START AVAILABLE RECORDS

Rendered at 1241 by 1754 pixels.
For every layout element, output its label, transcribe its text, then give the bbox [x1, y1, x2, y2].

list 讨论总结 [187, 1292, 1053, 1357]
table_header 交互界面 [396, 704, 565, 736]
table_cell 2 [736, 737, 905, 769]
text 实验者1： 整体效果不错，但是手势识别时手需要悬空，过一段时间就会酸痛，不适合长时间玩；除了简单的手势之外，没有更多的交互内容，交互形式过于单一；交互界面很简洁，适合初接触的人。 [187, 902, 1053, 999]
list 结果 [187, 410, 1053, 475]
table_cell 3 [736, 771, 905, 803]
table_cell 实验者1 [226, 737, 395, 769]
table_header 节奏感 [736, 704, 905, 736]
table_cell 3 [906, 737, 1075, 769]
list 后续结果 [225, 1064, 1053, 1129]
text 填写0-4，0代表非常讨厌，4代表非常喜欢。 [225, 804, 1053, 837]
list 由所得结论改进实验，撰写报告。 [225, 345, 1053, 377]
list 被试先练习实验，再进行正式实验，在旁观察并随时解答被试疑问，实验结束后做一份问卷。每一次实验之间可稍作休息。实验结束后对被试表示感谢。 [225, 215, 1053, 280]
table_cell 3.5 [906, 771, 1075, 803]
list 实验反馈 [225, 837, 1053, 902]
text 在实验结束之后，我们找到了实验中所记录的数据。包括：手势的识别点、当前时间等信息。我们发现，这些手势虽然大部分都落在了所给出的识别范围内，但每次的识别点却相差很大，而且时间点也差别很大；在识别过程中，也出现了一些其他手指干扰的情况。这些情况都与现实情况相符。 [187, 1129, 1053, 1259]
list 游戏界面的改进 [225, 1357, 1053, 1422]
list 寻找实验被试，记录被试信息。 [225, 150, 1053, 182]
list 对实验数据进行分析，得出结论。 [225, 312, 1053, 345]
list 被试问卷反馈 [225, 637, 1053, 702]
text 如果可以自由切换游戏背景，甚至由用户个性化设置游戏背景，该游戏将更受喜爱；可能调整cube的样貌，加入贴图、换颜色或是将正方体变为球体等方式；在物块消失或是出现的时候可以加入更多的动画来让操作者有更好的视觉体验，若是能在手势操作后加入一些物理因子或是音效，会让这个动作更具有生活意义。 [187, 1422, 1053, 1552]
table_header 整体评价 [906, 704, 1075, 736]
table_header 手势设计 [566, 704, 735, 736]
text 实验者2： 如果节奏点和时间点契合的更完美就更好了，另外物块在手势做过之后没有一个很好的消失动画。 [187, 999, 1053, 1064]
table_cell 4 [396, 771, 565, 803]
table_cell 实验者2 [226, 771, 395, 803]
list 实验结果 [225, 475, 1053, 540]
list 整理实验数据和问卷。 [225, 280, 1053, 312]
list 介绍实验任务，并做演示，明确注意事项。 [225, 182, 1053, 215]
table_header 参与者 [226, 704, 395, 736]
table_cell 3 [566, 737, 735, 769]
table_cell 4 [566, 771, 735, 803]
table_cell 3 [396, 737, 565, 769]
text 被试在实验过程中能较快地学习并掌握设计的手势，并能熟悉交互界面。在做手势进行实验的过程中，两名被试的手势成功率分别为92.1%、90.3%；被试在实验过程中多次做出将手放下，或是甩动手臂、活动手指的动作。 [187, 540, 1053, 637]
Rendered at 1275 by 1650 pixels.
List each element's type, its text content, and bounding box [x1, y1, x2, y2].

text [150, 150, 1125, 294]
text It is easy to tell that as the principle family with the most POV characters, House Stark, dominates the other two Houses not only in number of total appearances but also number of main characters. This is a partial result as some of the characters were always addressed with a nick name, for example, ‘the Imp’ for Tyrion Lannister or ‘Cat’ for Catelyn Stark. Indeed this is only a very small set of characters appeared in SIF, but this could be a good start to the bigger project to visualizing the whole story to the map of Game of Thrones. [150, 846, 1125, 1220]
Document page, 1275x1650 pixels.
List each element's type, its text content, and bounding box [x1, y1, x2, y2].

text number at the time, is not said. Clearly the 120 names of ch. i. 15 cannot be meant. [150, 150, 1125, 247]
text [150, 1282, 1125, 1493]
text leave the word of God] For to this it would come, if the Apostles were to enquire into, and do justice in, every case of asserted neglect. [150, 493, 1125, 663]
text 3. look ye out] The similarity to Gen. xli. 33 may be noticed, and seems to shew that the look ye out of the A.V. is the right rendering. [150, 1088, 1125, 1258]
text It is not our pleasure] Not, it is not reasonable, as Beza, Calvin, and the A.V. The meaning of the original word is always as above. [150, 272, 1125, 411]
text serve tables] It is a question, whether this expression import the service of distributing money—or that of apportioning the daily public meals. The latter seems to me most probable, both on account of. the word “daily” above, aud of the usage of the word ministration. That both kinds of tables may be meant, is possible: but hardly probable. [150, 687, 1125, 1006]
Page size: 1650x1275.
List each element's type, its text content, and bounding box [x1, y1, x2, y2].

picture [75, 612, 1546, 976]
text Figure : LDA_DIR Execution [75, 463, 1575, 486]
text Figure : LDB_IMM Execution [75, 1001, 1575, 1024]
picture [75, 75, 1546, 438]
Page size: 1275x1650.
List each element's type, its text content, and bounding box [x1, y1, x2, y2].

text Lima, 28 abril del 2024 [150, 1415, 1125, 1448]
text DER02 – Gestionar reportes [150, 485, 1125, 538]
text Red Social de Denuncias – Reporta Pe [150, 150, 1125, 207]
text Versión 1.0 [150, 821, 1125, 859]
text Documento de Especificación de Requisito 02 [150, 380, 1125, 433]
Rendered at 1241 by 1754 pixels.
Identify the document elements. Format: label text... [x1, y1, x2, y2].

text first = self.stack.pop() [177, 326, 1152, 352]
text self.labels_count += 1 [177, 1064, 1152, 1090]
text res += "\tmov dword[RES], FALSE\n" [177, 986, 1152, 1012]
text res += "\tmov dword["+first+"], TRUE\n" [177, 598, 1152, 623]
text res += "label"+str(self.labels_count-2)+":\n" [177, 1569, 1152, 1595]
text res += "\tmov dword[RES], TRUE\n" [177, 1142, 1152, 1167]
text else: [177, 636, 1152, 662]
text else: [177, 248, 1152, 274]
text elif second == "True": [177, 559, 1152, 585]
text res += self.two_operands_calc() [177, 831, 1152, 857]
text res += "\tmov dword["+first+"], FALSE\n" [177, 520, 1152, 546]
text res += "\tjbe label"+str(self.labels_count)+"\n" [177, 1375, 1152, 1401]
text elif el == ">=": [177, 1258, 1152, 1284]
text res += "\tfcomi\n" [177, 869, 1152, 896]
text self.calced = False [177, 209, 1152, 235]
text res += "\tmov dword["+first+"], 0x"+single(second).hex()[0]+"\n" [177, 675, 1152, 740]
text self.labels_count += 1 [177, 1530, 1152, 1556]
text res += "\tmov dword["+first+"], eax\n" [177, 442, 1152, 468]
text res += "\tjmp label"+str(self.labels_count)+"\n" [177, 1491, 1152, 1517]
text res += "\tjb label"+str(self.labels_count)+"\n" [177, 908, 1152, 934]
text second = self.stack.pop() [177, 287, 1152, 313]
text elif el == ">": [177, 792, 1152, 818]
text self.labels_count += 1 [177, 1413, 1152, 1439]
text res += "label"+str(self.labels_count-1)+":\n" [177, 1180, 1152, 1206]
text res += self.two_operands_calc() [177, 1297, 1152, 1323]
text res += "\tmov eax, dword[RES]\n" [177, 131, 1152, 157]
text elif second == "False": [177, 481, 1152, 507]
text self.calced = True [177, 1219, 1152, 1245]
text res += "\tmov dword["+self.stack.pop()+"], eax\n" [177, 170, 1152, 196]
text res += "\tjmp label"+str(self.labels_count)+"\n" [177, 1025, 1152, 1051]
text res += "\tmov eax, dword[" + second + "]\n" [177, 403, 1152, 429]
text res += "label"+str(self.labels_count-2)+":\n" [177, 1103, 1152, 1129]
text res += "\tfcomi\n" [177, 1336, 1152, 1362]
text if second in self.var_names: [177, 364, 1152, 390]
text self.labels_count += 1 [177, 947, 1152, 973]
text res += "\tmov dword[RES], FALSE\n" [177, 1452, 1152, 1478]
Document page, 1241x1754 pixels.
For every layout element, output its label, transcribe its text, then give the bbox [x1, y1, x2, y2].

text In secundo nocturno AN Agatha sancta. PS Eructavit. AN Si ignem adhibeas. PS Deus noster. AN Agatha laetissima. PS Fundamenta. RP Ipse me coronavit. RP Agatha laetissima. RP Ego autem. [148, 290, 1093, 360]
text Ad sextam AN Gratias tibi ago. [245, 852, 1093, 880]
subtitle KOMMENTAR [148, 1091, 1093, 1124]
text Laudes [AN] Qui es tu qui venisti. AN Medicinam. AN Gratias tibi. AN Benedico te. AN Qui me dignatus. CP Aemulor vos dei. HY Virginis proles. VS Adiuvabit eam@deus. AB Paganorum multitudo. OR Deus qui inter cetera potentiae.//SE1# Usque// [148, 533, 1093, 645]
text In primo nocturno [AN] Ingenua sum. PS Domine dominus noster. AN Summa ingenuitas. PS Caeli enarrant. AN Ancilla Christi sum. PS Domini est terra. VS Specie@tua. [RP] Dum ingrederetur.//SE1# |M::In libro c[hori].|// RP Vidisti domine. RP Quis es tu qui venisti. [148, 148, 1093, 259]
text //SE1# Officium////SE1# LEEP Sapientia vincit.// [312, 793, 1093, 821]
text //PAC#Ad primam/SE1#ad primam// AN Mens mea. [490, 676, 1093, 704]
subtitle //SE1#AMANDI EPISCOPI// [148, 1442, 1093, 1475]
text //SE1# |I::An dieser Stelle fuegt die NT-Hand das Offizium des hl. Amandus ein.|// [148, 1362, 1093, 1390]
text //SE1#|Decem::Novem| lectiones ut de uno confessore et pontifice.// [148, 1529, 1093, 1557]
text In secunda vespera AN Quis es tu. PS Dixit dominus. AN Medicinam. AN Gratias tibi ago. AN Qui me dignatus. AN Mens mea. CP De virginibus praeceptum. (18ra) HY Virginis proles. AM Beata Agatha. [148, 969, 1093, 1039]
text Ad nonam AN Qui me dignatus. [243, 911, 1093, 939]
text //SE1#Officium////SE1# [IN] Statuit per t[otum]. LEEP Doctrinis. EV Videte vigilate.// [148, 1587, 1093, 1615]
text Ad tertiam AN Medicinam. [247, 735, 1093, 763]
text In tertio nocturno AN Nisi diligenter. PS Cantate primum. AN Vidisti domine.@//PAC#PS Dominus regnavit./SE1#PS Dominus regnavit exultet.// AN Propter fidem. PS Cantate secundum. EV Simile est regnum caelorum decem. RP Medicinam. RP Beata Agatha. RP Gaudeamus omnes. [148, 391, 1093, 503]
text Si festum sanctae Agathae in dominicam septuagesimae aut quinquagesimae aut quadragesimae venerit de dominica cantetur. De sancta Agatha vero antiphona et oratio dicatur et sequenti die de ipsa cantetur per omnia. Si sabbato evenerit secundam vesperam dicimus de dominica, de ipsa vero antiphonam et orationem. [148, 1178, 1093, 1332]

END AVAILABLE RECORDS

- _WHAT THE TASK ASKS_
From the entries above, restate word for word the lines from the line containing "text [150, 1282, 1125, 1493]" to the line containing "Page size: 1275x1650.", both ends included, and nothing more.

- _ANSWER BOX_
text [150, 1282, 1125, 1493]
text leave the word of God] For to this it would come, if the Apostles were to enquire into, and do justice in, every case of asserted neglect. [150, 493, 1125, 663]
text 3. look ye out] The similarity to Gen. xli. 33 may be noticed, and seems to shew that the look ye out of the A.V. is the right rendering. [150, 1088, 1125, 1258]
text It is not our pleasure] Not, it is not reasonable, as Beza, Calvin, and the A.V. The meaning of the original word is always as above. [150, 272, 1125, 411]
text serve tables] It is a question, whether this expression import the service of distributing money—or that of apportioning the daily public meals. The latter seems to me most probable, both on account of. the word “daily” above, aud of the usage of the word ministration. That both kinds of tables may be meant, is possible: but hardly probable. [150, 687, 1125, 1006]
Page size: 1650x1275.
List each element's type, its text content, and bounding box [x1, y1, x2, y2].

picture [75, 612, 1546, 976]
text Figure : LDA_DIR Execution [75, 463, 1575, 486]
text Figure : LDB_IMM Execution [75, 1001, 1575, 1024]
picture [75, 75, 1546, 438]
Page size: 1275x1650.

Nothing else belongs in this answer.